__TO DO__: Summarize the notes on Cardinal Wolsey in two sentences.

TEXT EXCERPT START

A writer in the Gentleman's Magazine for 1755 (Dr. Pegge), who appears to have paid much attention to the Cardinal Wolsey's history, suggests that Wolsey was the means of abating the anger of Henry at the marriage of Suffolk with his sister Mary Queen of France, which might have been made a treasonable offence. A letter from Mary to Wolsey, dated March 22, 1515, after her marriage with Suffolk, which is still extant in the Cotton Collection, gives some probability to this conjecture.

[146] i. e. Dr. Stephen Gardiner.

[147] i. e. The season of hunting, when the hart is in _grease_ or full season. Dr. Wordsworth's edition and the more recent manuscripts read--'all _that_ season.'

[148] The following additional particulars of the route are found in more recent MSS. "And were lodged the first night at a towne in Bedfordshire, called Leighton Bussarde, in the parsonage there, being Mr. Doctor Chambers's benefice, the kings phisitian. And from thence they rode the next day."

TEXT EXCERPT END
ENTRIES PROVIDED START

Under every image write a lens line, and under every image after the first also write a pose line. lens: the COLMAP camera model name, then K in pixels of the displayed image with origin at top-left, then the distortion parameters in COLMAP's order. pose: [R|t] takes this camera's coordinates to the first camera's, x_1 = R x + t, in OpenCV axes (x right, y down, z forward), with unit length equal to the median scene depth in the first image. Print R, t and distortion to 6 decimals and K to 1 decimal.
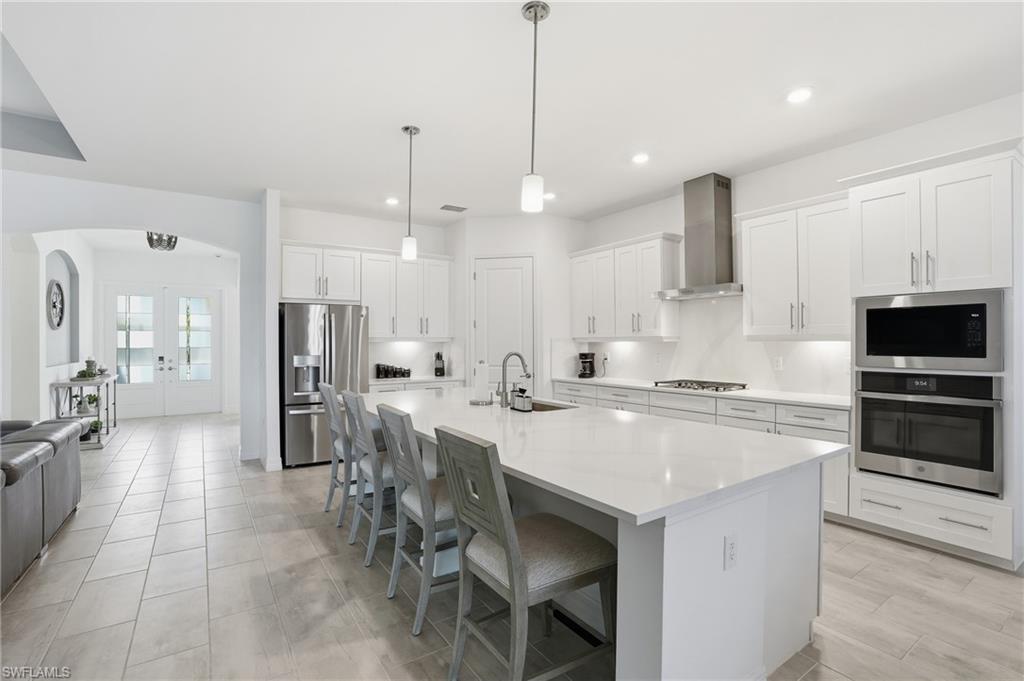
lens RADIAL K [[474.4, 0, 509.3], [0, 474.4, 338.0], [0, 0, 1]] dist [-0.070104, 0.024788]
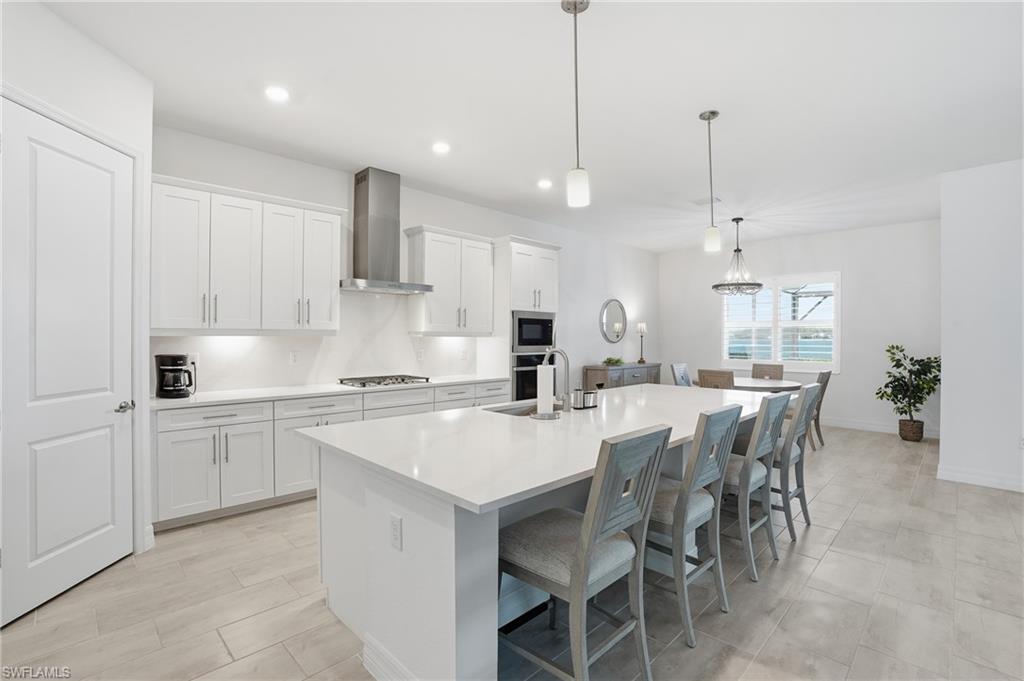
lens RADIAL K [[474.4, 0, 509.3], [0, 474.4, 338.0], [0, 0, 1]] dist [-0.070104, 0.024788]
pose [[-0.191250, -0.000816, 0.981541, -0.585923], [-0.011527, 0.999933, -0.001415, 0.008413], [-0.981474, -0.011585, -0.191246, 0.875569]]
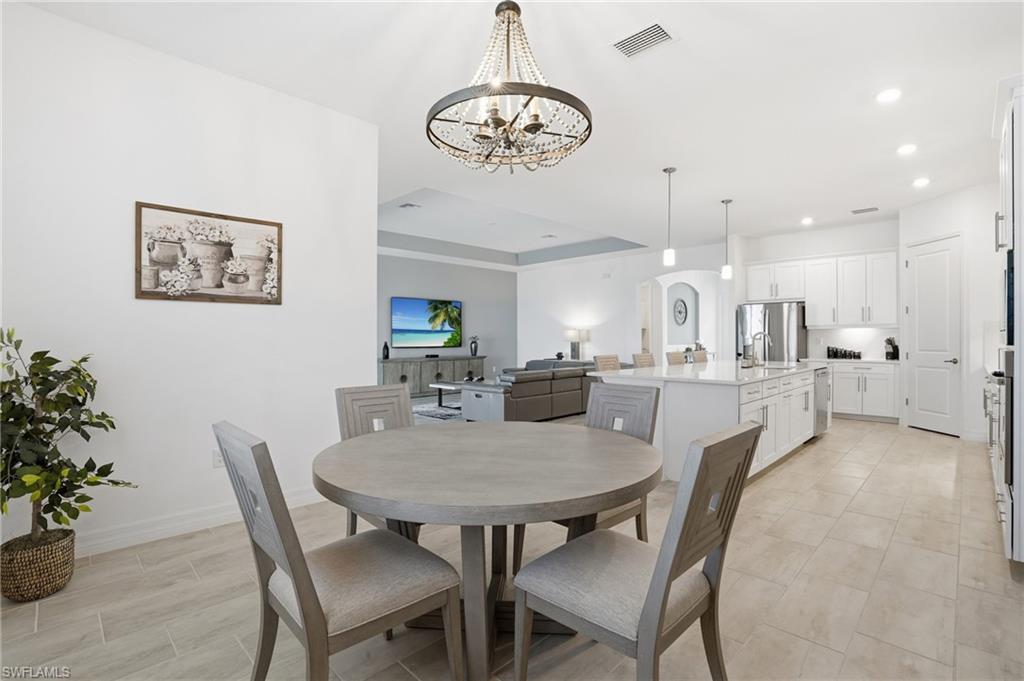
lens RADIAL K [[480.7, 0, 510.1], [0, 480.7, 340.1], [0, 0, 1]] dist [-0.071661, 0.024499]
pose [[0.195876, 0.005488, -0.980613, 0.945226], [0.009495, 0.999927, 0.007493, 0.025442], [0.980583, -0.010779, 0.195810, -0.070207]]
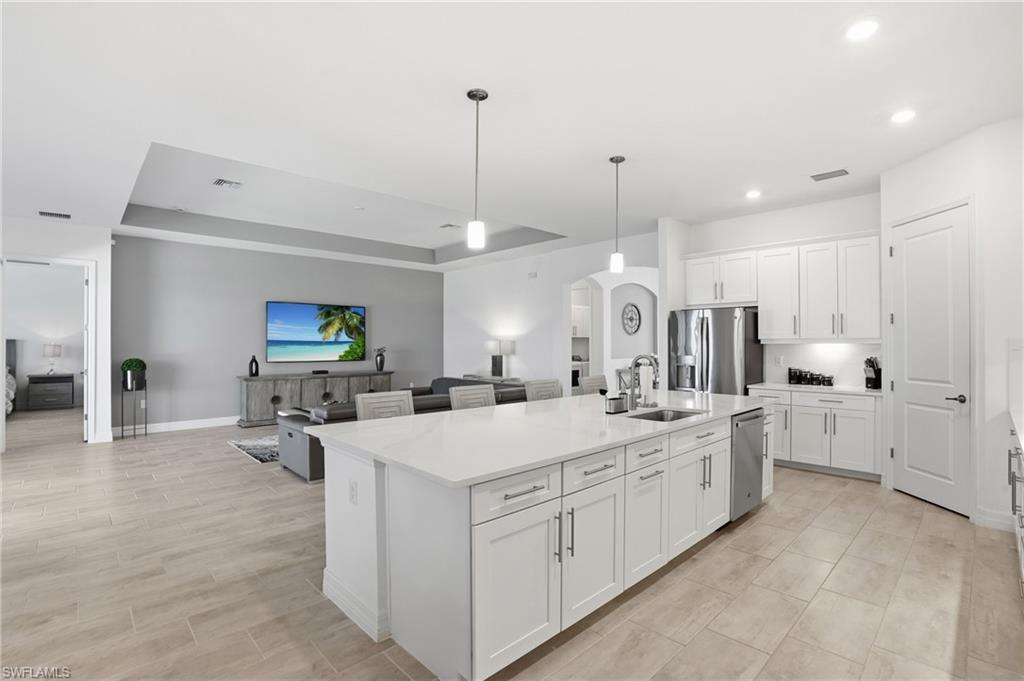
lens RADIAL K [[480.7, 0, 510.1], [0, 480.7, 340.1], [0, 0, 1]] dist [-0.071661, 0.024499]
pose [[0.175111, -0.003789, -0.984541, 0.642890], [0.007190, 0.999971, -0.002569, -0.000147], [0.984523, -0.006628, 0.175133, 0.392570]]
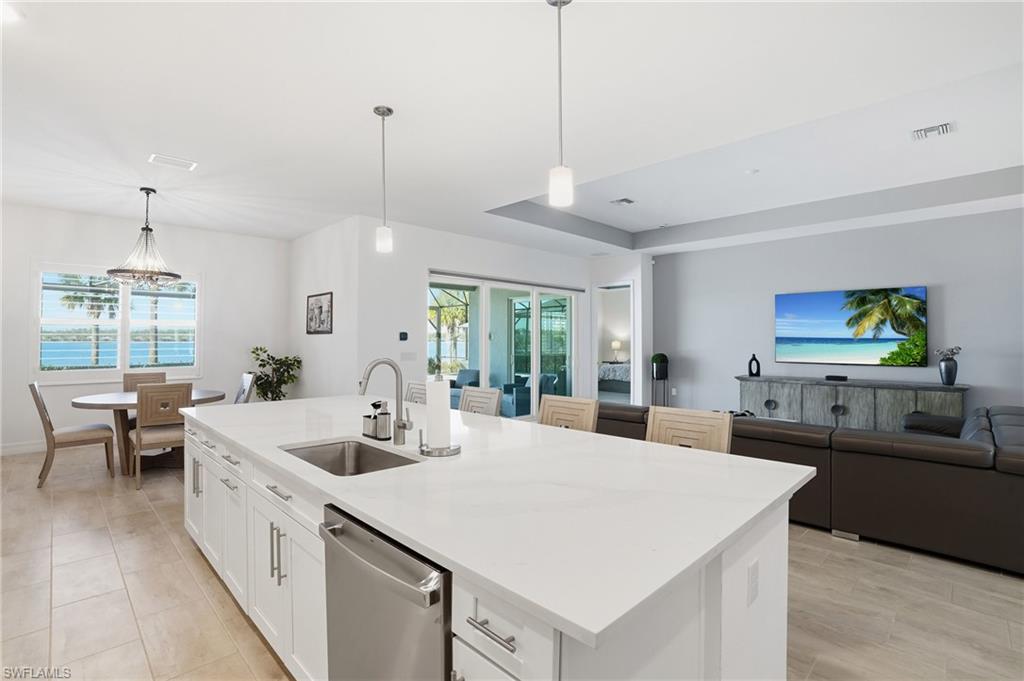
lens RADIAL K [[480.7, 0, 510.1], [0, 480.7, 340.1], [0, 0, 1]] dist [-0.071661, 0.024499]
pose [[-0.982400, 0.001209, -0.186787, -0.031043], [0.003114, 0.999946, -0.009906, 0.009675], [0.186765, -0.010313, -0.982351, 1.143717]]
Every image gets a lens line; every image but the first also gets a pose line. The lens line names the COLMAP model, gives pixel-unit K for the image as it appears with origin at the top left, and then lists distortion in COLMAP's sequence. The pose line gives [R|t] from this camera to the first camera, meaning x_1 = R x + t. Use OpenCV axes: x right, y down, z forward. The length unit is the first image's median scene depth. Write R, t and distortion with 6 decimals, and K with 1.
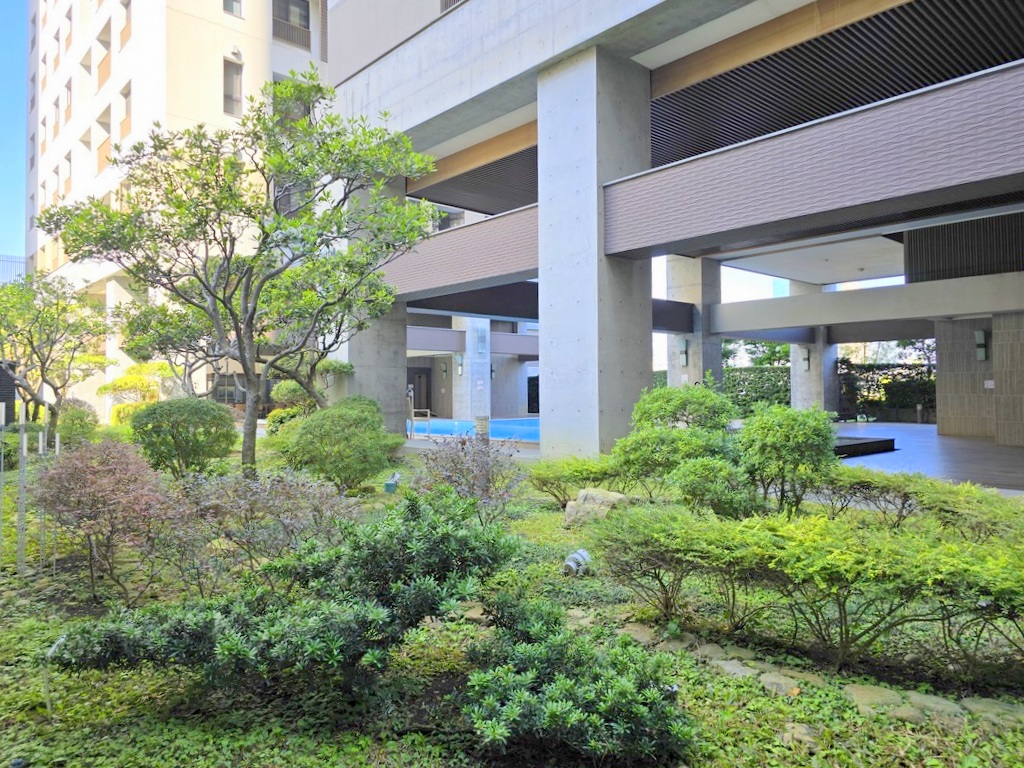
lens RADIAL K [[706.2, 0, 515.5], [0, 706.2, 383.3], [0, 0, 1]] dist [0.073293, -0.062073]
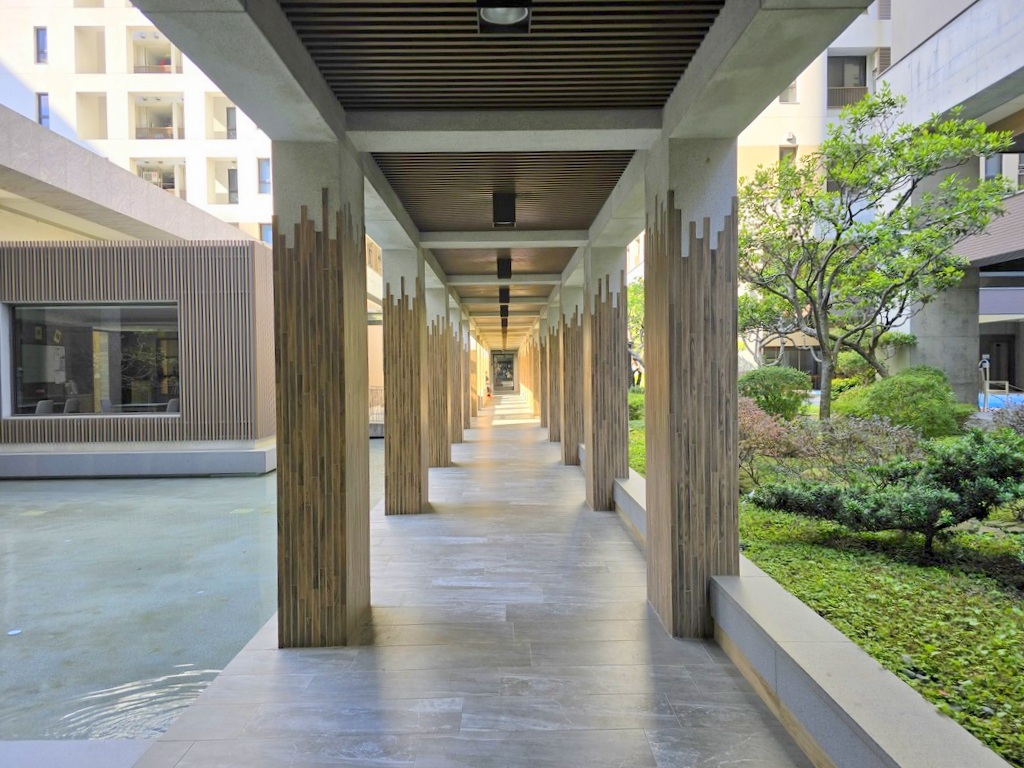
lens RADIAL K [[706.2, 0, 506.3], [0, 706.2, 376.2], [0, 0, 1]] dist [0.073293, -0.062073]
pose [[0.741637, 0.009404, -0.670736, 0.050714], [0.010169, 0.999629, 0.025259, -0.000209], [0.670725, -0.025554, 0.741266, -0.295315]]
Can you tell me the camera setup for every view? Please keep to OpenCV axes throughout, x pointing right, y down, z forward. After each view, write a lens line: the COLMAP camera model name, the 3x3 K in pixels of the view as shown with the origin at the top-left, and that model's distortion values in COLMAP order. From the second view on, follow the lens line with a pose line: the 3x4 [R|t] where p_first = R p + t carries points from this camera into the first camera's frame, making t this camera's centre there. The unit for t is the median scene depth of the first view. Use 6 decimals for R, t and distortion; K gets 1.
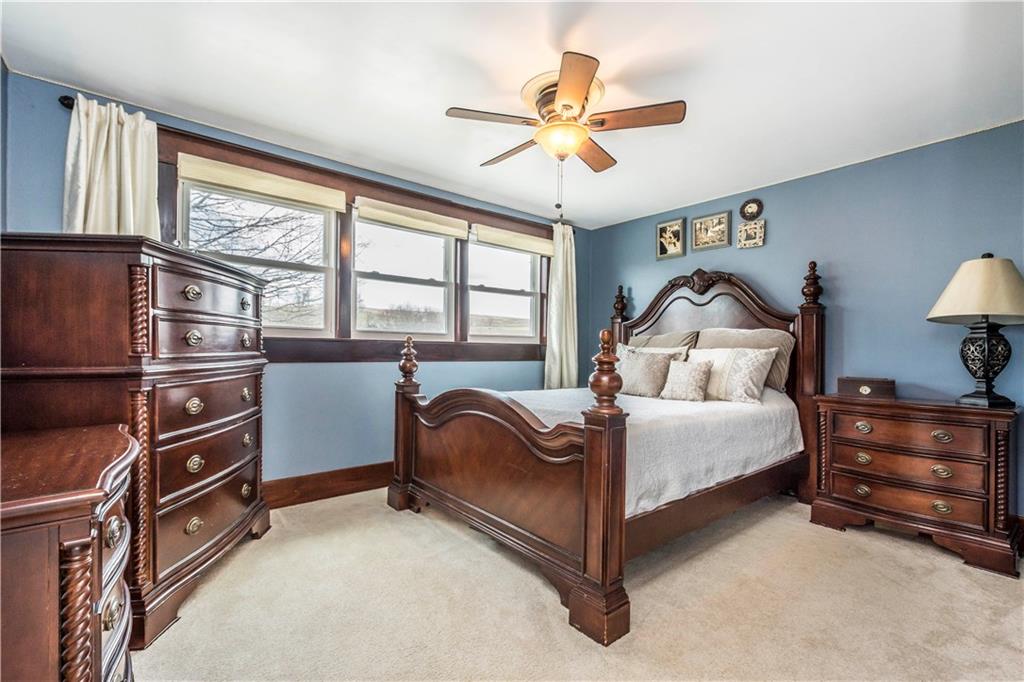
lens RADIAL K [[445.7, 0, 512.0], [0, 445.7, 341.0], [0, 0, 1]] dist [0.001468, -0.000296]
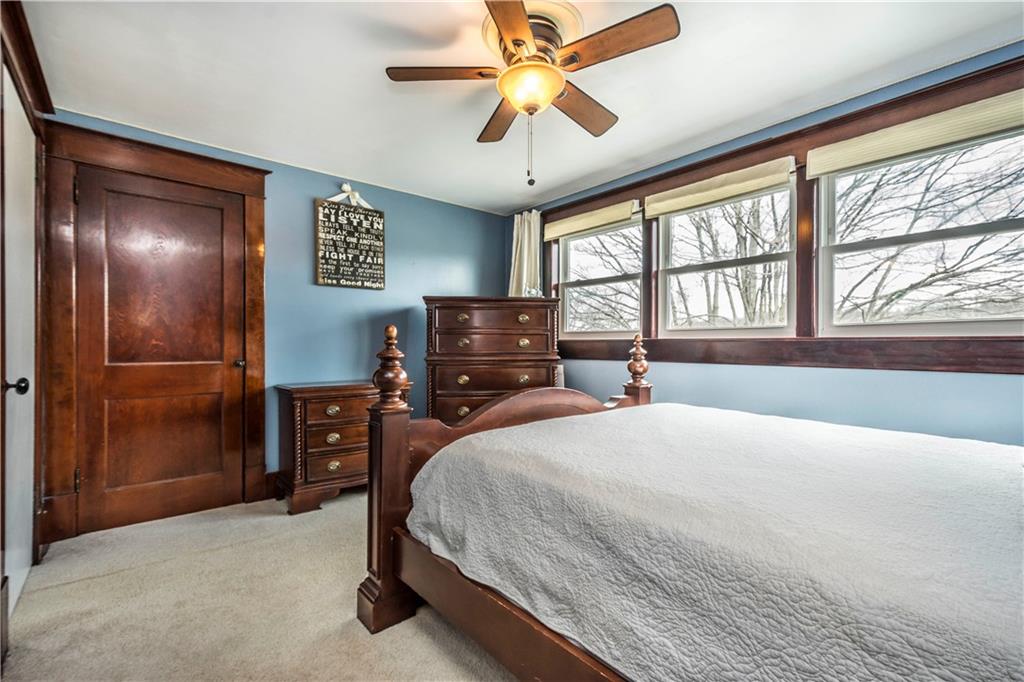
lens RADIAL K [[445.7, 0, 512.0], [0, 445.7, 341.0], [0, 0, 1]] dist [0.001468, -0.000296]
pose [[0.022127, -0.024862, -0.999446, 0.699941], [0.016809, 0.999559, -0.024493, 0.021533], [0.999614, -0.016258, 0.022535, 0.721316]]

ENTRIES PROVIDED END

__RESULT OF THIS TASK__: Dr. Pegge, writing in the Gentleman's Magazine for 1755, suggests that Wolsey helped abate Henry's anger at Suffolk's marriage to the king's sister Mary, Queen of France. A surviving letter from Mary to Wolsey dated March 22, 1515, lends this some probability, and further notes identify Dr. Stephen Gardiner, explain the hunting season when the hart is in grease, and add route details from more recent manuscripts, including a first night's lodging at the parsonage in Leighton Bussarde, Bedfordshire.